A ceux qui le qualifient de «styliste», Gabriel Alvarez oppose la foi inébranlable de l’artisan. Ce qu’il confectionne c’est ce qu’il affectionne, un théâtre qui s’extirpe du quotidien pour rendre une réalité
qui reste avant tout la sienne.
«Je ne fais pas de compromis là-dessus», admet le directeur du Galpon, qui fête
actuellement les 20 ans de son Studio d’action théâtrale (SAT).
«Trop souvent, il y a une concession faite au public pour qu’il puisse s’identifier, pour suit-il. Le réalisme psychologique ne m’intéresse pas. Si le public paye, il doit voir sur scène des gens faire quelque chose qu’il ne sait pas faire.»

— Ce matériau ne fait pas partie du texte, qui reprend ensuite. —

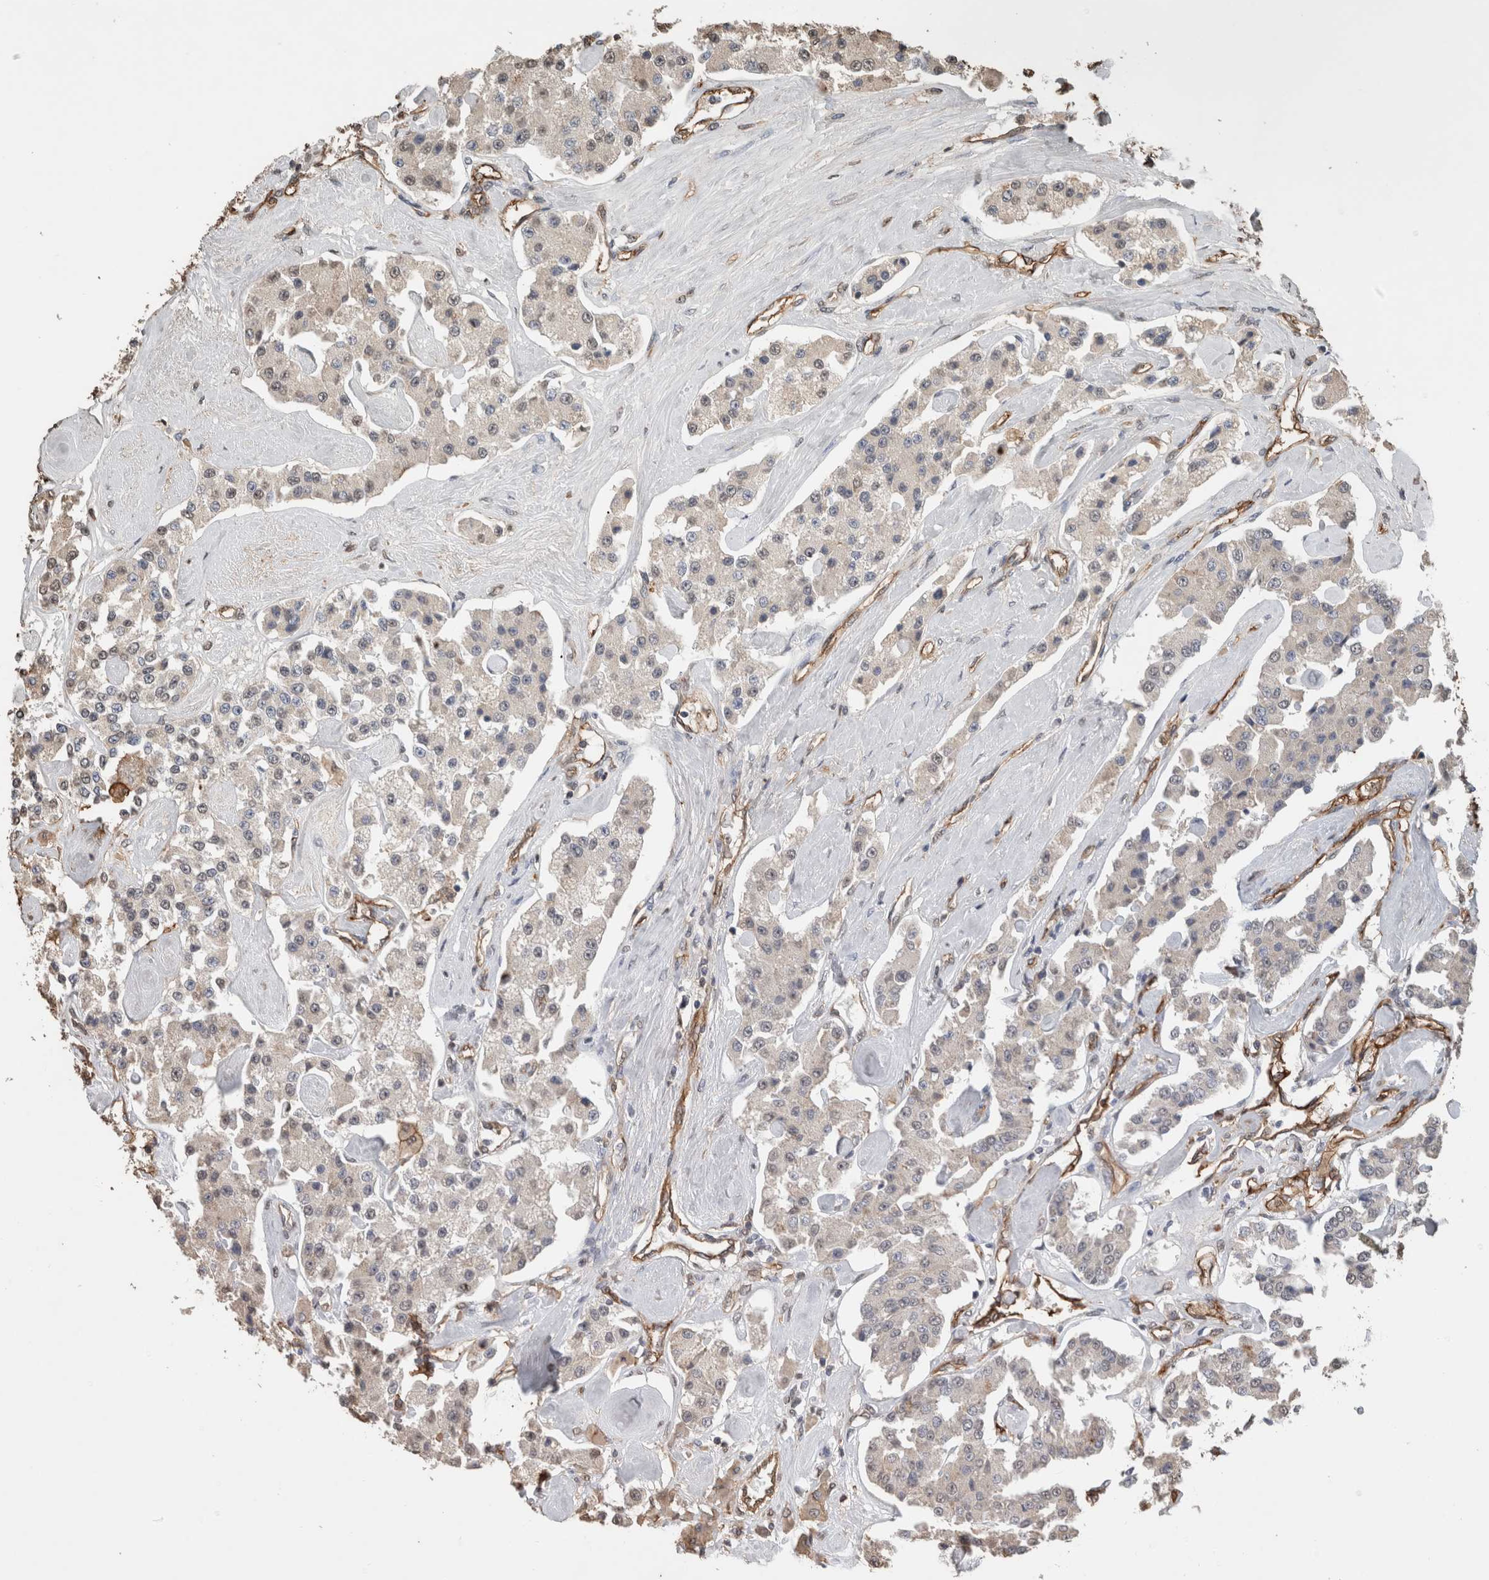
{"staining": {"intensity": "negative", "quantity": "none", "location": "none"}, "tissue": "carcinoid", "cell_type": "Tumor cells", "image_type": "cancer", "snomed": [{"axis": "morphology", "description": "Carcinoid, malignant, NOS"}, {"axis": "topography", "description": "Pancreas"}], "caption": "A high-resolution histopathology image shows IHC staining of carcinoid, which demonstrates no significant expression in tumor cells.", "gene": "S100A10", "patient": {"sex": "male", "age": 41}}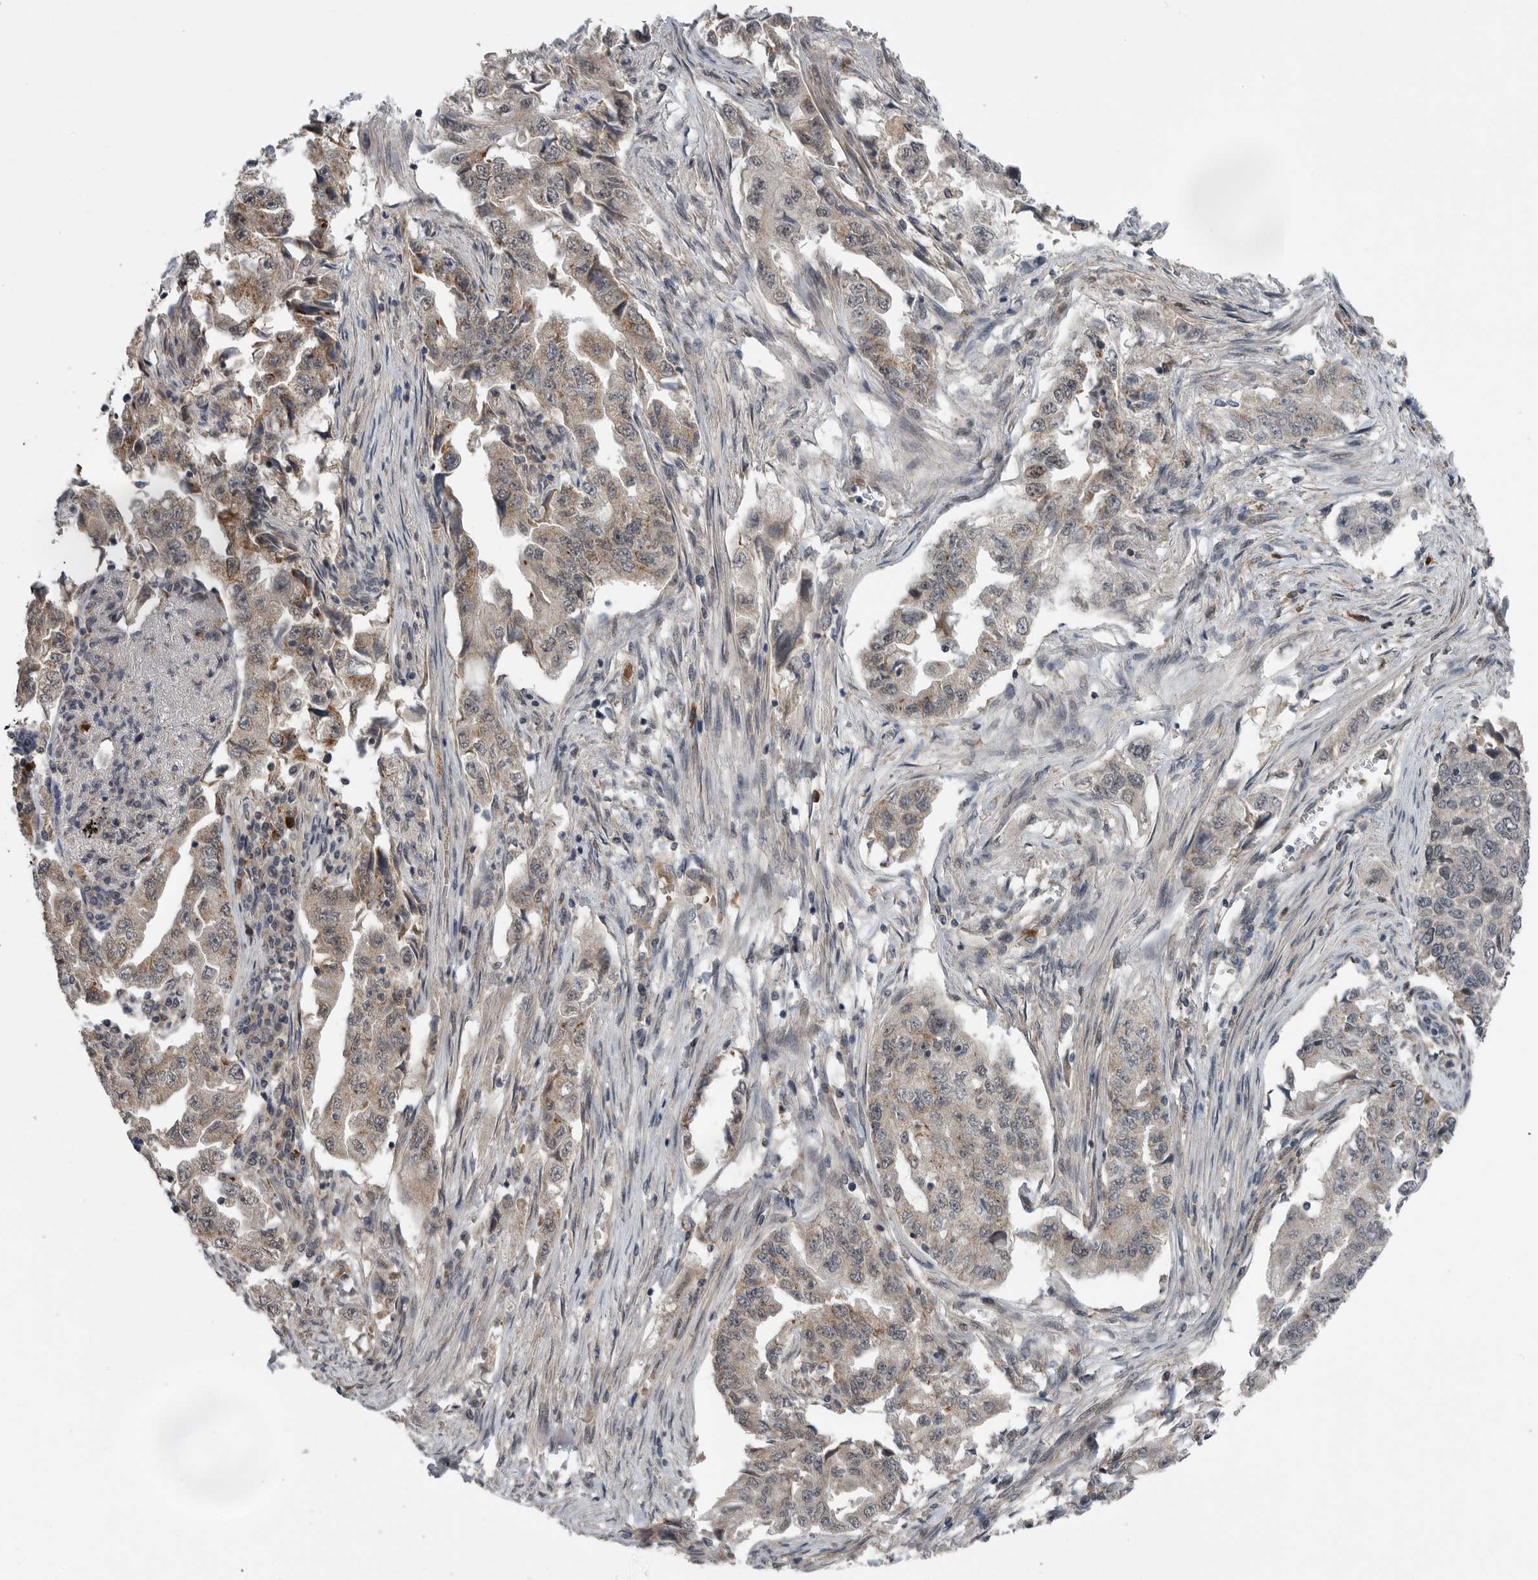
{"staining": {"intensity": "weak", "quantity": "25%-75%", "location": "cytoplasmic/membranous"}, "tissue": "lung cancer", "cell_type": "Tumor cells", "image_type": "cancer", "snomed": [{"axis": "morphology", "description": "Adenocarcinoma, NOS"}, {"axis": "topography", "description": "Lung"}], "caption": "Brown immunohistochemical staining in human lung cancer displays weak cytoplasmic/membranous expression in approximately 25%-75% of tumor cells. Immunohistochemistry stains the protein of interest in brown and the nuclei are stained blue.", "gene": "SCP2", "patient": {"sex": "female", "age": 51}}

En deux décennies, le credo pas varié. Seuls ont changé l’appellation et le lieu. Depuis dix ans, Gabriel Alvarez a élu domicile sur le site d’Artamis, au Galpon. «Quand j’ai vu les deux hangars désaffectés, je me suis dit que c’est ça dont j’avais besoin, se souvient-il. Au début, il y avait l’envie d’en faire un lieu de formation permanente. Mais c’était très utopique de vouloir créer une nouvelle école à Genève.»
Un rapport charnel.
Qu’importe: par ses volumes, le Galpon se prête à toutes les métamorphoses. Une aubaine pour Gabriel Alvarez qui aime subordonner l’espace à ses exigences. «Avec Quartett, par exemple, le public doit être dans une arène, commente-t-il. Donc, il y a 50 places et pas plus. Mais le théâtre n’a pas à entrer en concurrence avec les grands matches de foot ou le cinéma. Le théâtre, c’est l’intimité, c’est faire en sorte qu’il y ait un rapport charnel.» Outre Quartett, proposé dans le cadre de La Bâtie, J’étais Hamlet, Ophélie, Mao, Marx. Lénine, Lady Di... et les autres (d’après Hamlet Machine) et Le retour du Dieu Bonheur complètent un anniversaire placé sous le signe de Heiner Miiller. «D’un point de vue thématique, c’est l’occasion de fermer une boucle, précise le metteur en scène. Heiner Müller nous a accompagnés ces derniers temps. Ça m’intéresse, cette écriture très fragmentée». Surtout, l’auteur allemand offre un terreau idéal à celui que fascine «la dramaturgie de la parole». «Le défi, c’est la musique des mots ET les mots», relève Gabriel Alvarez. Lequel peut compter sur son équipe pour faire fructifier la poétique müllerienne. «La célébration des 20 ans du SAT, c’est une histoire d’amour avec les comédiens, constate-t-il. Des gens qui peuvent me supporter et je dois dire que je ne suis pas facile.» C’est là, dans cette confrontation complice, que le metteur en scène d’origine colombienne puise la substance de son art. «Pour moi, le processus de travail est aussi important que le produit, conclut-il. Bien sûr, je fais du théâtre pour le public: mais le public doit lui aussi faire un pas...»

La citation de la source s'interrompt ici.